Distinguished Lecture by Turing Award Winner David PattersonReturn to Full Calendar
- October 19, 2018 at 1:00pm - 2:30pm
5730 S. Ellis Ave., Chicago, IL
John Crerar Library, Rm 390
- Event Audience:
Speaker: David Patterson Professor Emeritus, UC BerkeleyDavid Patterson is a professor emeritus of Computer Science at UC Berkeley, a distinguished engineer at Google, and Vice-Chair of the Board of Directors of the RISC-V Foundation. He received his BA, MS, and PhD degrees from UCLA. His most successful research projects were likely Reduced Instruction Set Computer (RISC), Redundant Array of Inexpensive Disks (RAID), and Network of Workstation (NOW). All three projects helped lead to multibillion-dollar industries. This research led to many papers and seven books, with the best known being Computer Architecture: A Quantitative Approach co-authored by John Hennessy, now in its sixth edition. His most recent book is The RISC-V Reader: An Open Architecture Atlas , co-authored by Andrew Waterman. Patterson is a member of the National Academy of Engineering, the National Academy of Sciences, and the Silicon Valley Engineering Hall of Fame. His teaching was honored with the ACM Karlstrom Award and the IEEE Mulligan Medal. As a past president of ACM and a past Chair of CRA, he received Distinguished Service Awards from ACM, CRA, and SIGARCH and the Tapia Achievement Award for Scientific Scholarship, Civic Science, and Diversifying Computing. His most recent awards is the ACM A.M Turing Award, shared with John Hennessy.
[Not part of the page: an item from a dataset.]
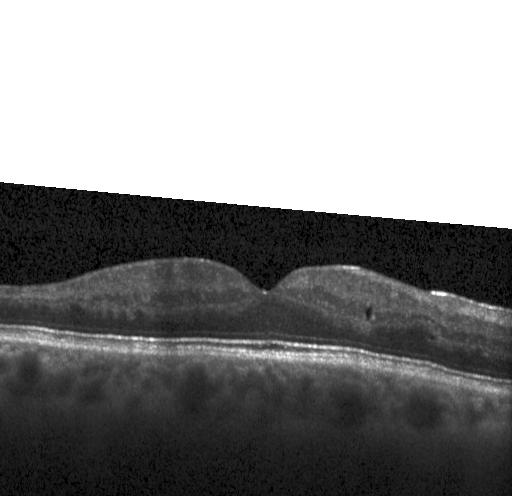
OCT line scan
Assessment: diabetic macular edema.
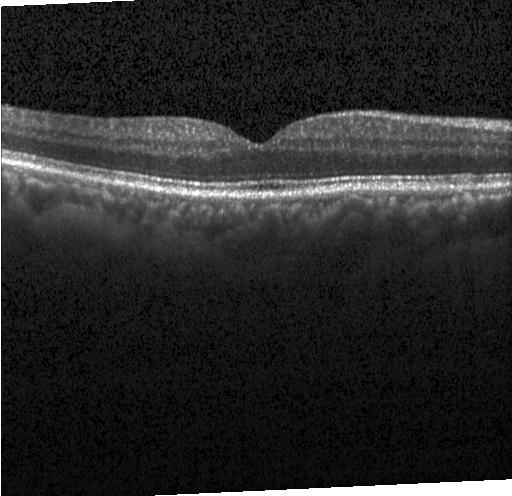

Retinal OCT cross-section · SD-OCT · horizontal scan through the fovea.
Finding: neither CNV, DME, nor drusen.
Abstract: A New Golden Age for Computer Architecture
In the 1980s, Mead and Conway democratized chip design and high-level language programming surpassed assembly language programming, which made instruction set advances viable. Innovations like Reduced Instruction Set Computers (RISC), superscalar, and speculation ushered in a Golden Age of computer architecture, when performance doubled every 18 months. The ending of Dennard Scaling and Moore’s Law crippled this path; microprocessor performance improved only 3% last year! In addition to poor performance gains of modern microprocessors, Spectre recently demonstrated timing attacks that leak information at high rates.
The ending of Dennard scaling and Moore’s law and the deceleration of performance gains for standard microprocessors are not problems that must be solved but facts that if accepted offer breathtaking opportunities. We believe high-level, domain-specific languages and architectures, freeing architects from the chains of proprietary instruction sets, and the demand from the public for improved security will usher in a new Golden Age. Aided by open source ecosystems, agilely developed chips will convincingly demonstrate advances and thereby accelerate commercial adoption. The instruction set philosophy of the general-purpose processors in these chips will likely be RISC, which has stood the test of time. We envision the same rapid improvement as in the last Golden Age, but this time in cost, energy, and security as well as in performance.
Like the 1980s, the next decade will be exciting for computer architects in academia and in industry!